En 2020 les éditions du Belial ont récidivé leur pari osé en publiant le tome 2 intitulé Sept redditions du cycle Terra Ignota de Ada Palmer qui en comptera 4 au total.
En quelques mots : jamais la persévérance dans la lecture d’un tome 1 n’a eu une si belle récompense que ce tome 2 !
Nous retrouvons donc dans ce roman la société futuriste des Ruches où vous pouvez vous déplacer n’importe où sur le globe en moins de 2h et où les nations ont disparu au profit de groupement par valeurs, que les citoyens peuvent quitter s’ils en sont mécontents. Ce monde est en apparence une utopie de l’abondance et de l’égalité, qui s’est construite sur des grandes évolutions et avancées technologiques, présentées dans le tome 1 Trop semblable à l’éclair.
Dans Sept redditions, le narrateur Mycroft Canner continue son récit des événements politiques menant à l’effondrement de ce système.
Car dans ce second tome le vernis s’écaille et tous les personnages présentés dans le tome 1 tentent de sauver ce qui peut l’être de leur mode de vie alors que les scandales explosent les uns après les autres, prouvant que la paix ne peut pas aller de soi. Les réflexions politiques sont toujours nombreuses et passionnantes notamment autour de la question de la valeur de la paix et de l’utilité de la guerre, des sacrifices qu’on est prêt à faire pour l’avenir, et se teintent de philosophie et de métaphysique, puisqu’on s’interroge sur la nature même de la divinité (rien de moins).

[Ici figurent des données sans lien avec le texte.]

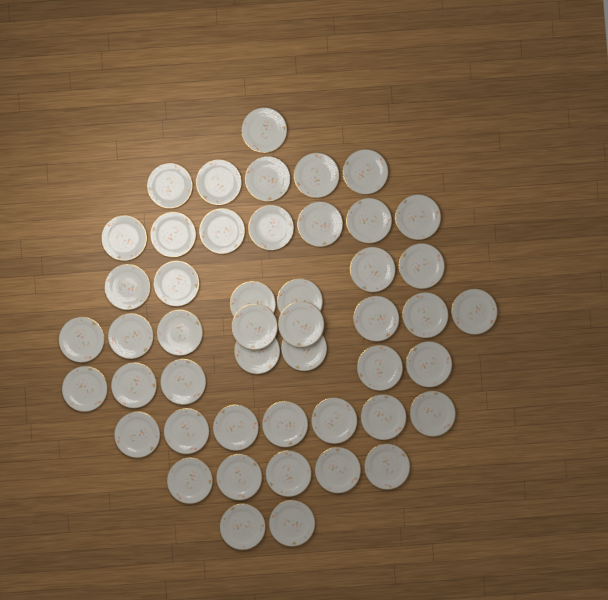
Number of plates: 48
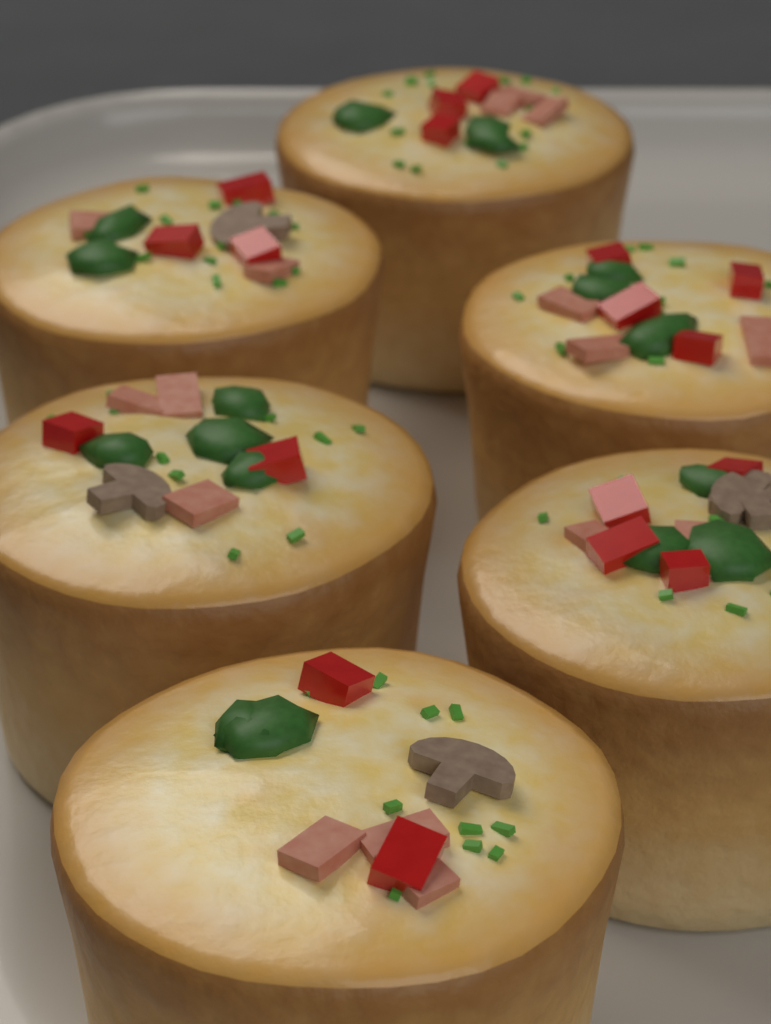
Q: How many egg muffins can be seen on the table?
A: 6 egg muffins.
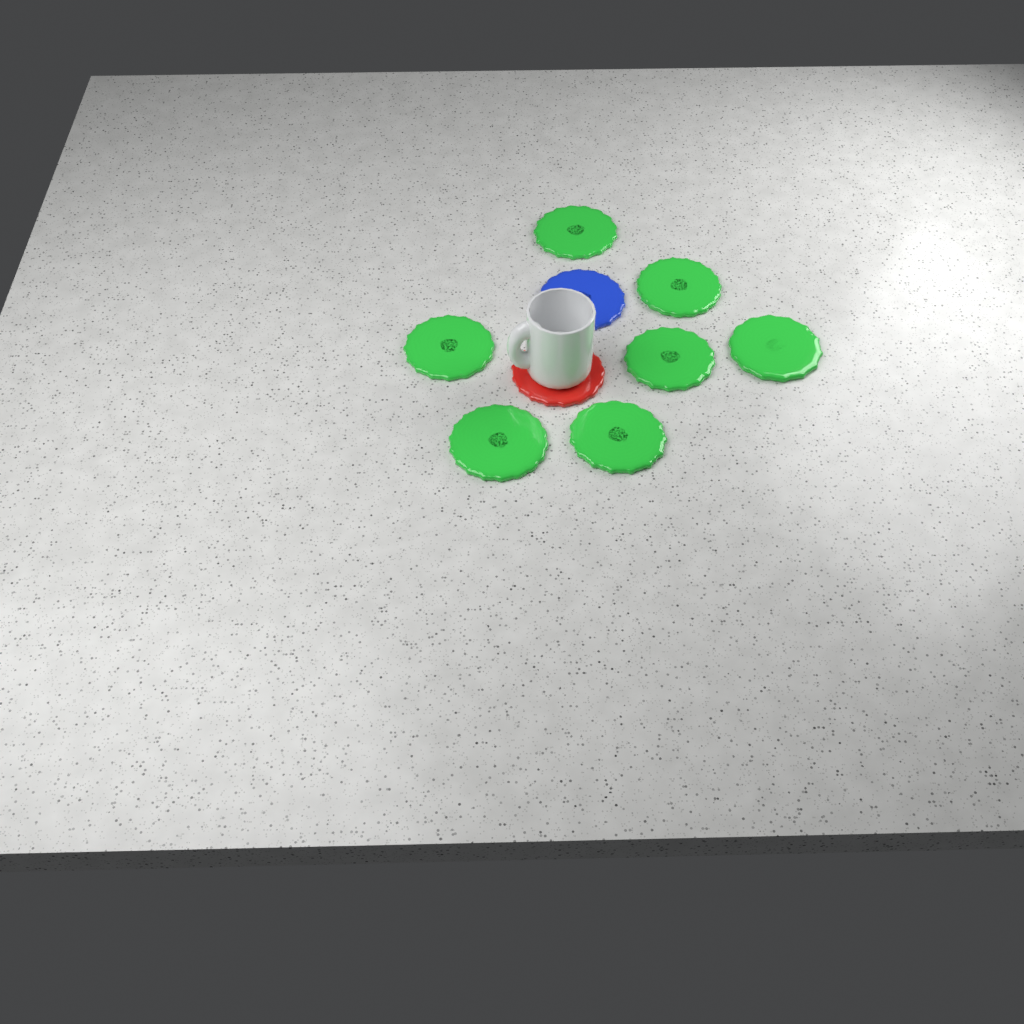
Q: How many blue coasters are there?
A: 1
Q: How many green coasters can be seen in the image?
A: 7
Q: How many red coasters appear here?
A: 1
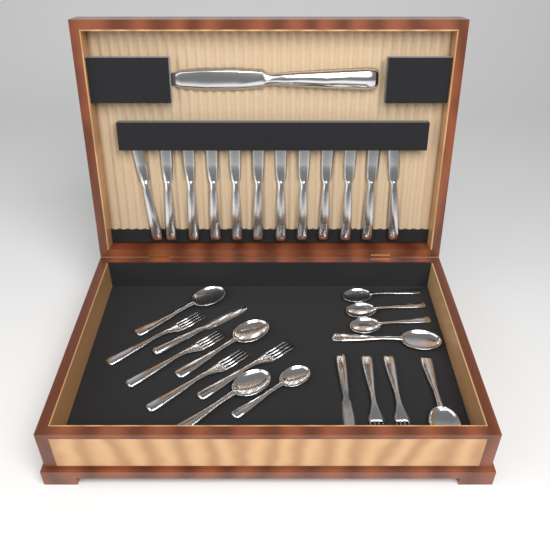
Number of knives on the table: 15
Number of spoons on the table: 9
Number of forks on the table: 6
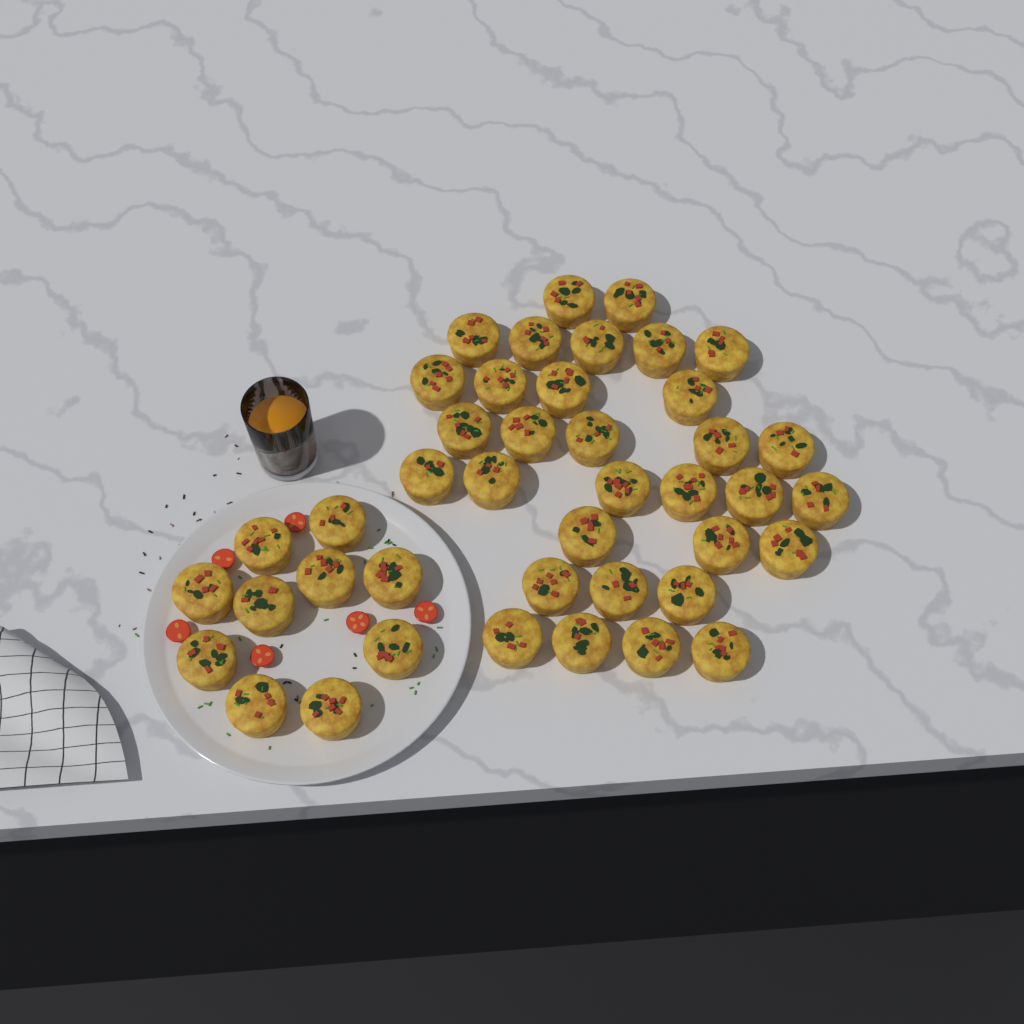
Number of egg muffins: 42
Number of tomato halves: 6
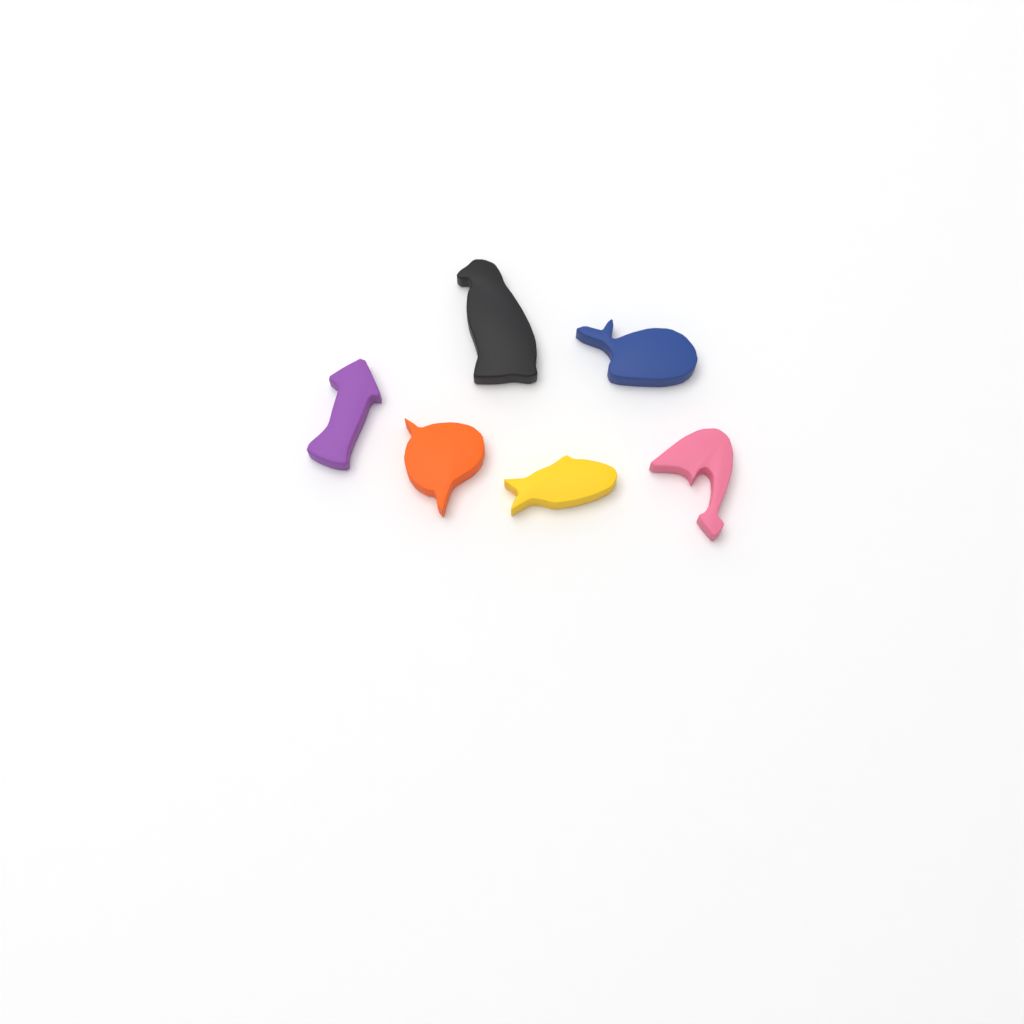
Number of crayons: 6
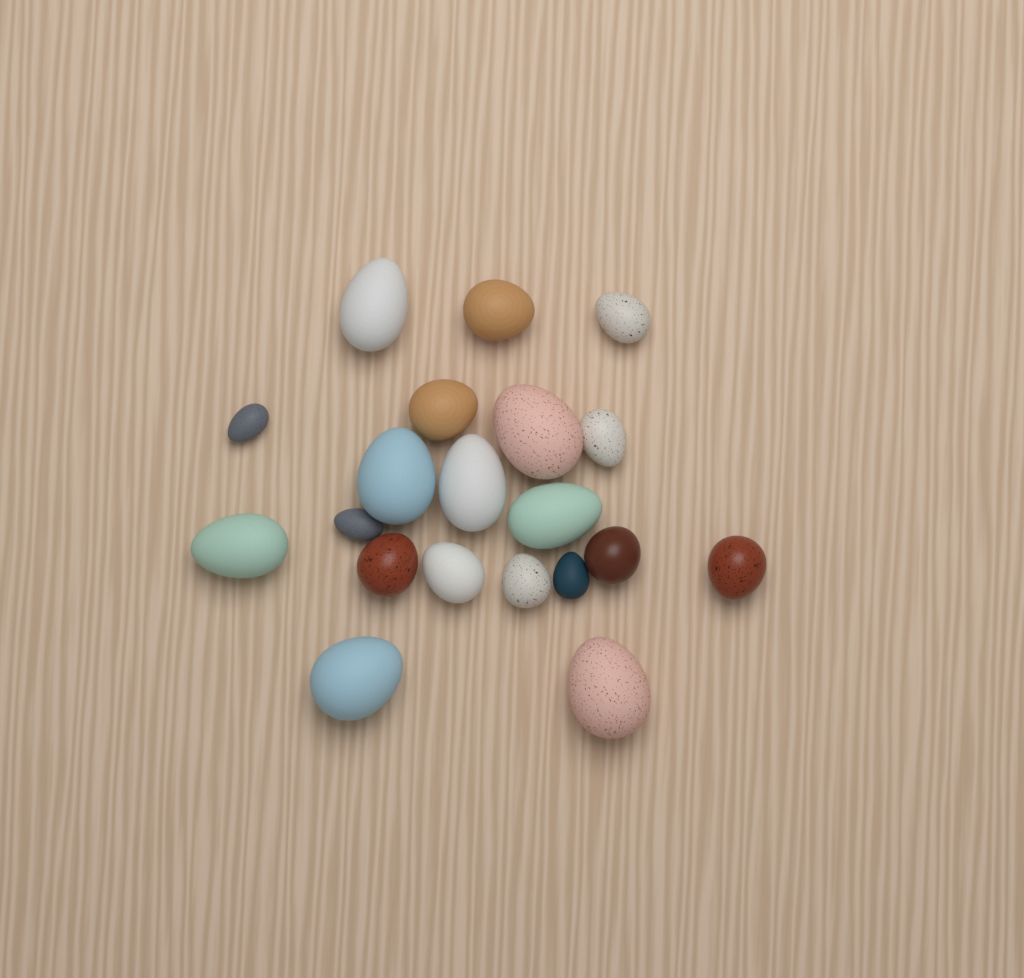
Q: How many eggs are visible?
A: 20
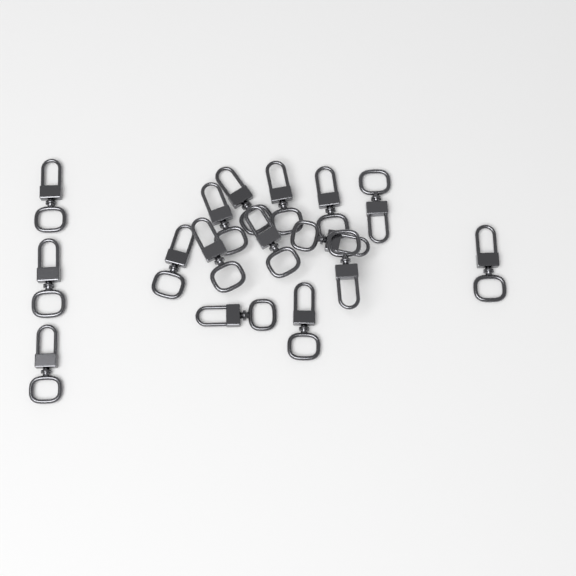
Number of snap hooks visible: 16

L’influence du XVIIIe siècle français est toujours présente mais se révèle plus un outil politique dans les mains des protagonistes qu’une simple fantaisie de l’autrice.
Cette suite allie la grande qualité de répondre aux questions engendrées dans le tome 1 tout en éveillant son intérêt propre par de nouveaux rebondissements.
Ainsi toutes les pistes et questionnements du tome 1 s’éclairent et j’ai trouvé cette 2eme partie du récit de Ada Palmer extrêmement limpide et fluide.
Il faut reconnaître cependant que le mérite est partagé : d’une part, après la lecture du 1er tome Trop semblable à l’éclair, le lecteur s’est familiarisé avec le style de l’autrice, ses changements de style narratif, les dialogues non genrés. D’autre part, j’ai eu l’impression que son style était plus simple et classique que dans le tome 1, ce qui explique que la lecture gagne en aisance.
Le narrateur Mycroft Canner devient bien plus attachant et humain en révélant enfin ses motivations et son parcours. Certains passages sont d’une sensibilité extrême qui m’a touchée profondément, bien plus que l’érudition incroyable du texte. Deuil, passion, culpabilité, égoïsme, l’autrice, brillante sur de longs monologues, sait aussi en une phrase courte décrire avec une infinie justesse les plus complexes des émotions humaines.
Si je puis me permettre je relèverai tout de même certains écueils qui pourraient rebuter quelques lecteurs (à qui je conseille de persévérer 🙂 ) : la succession de dialogues sur des centaines de pages qui font presque penser à du théâtre classique où l’action passée ou en cours n’est pas montrée mais rapportée par d’autres ; des personnages aux allures de héros grecs, surpuissants, qui d’un battement de cil soumettent leurs ennemis, l’absence de nouveaux personnages dans ce tome 2 et même l’effacement de certains autres, pourtant très attachant.
Mais malgré cela ce tome 2 est une lecture lumineuse, intense et immensément riche. Je conseillerai pour l’apprécier pleinement de lire les interviews de l’autrice qui sont parues récemment. Un grand bravo également à Michelle Charrier, la traductrice, qui a fait un travail titanesque sur ce texte.
Les éditions du Belial continuent de nous gâter puisqu’elles ont publié en février 2021 le troisième tome intitulé La volonté de se battre, que je ne vais pas tarder à dévorer.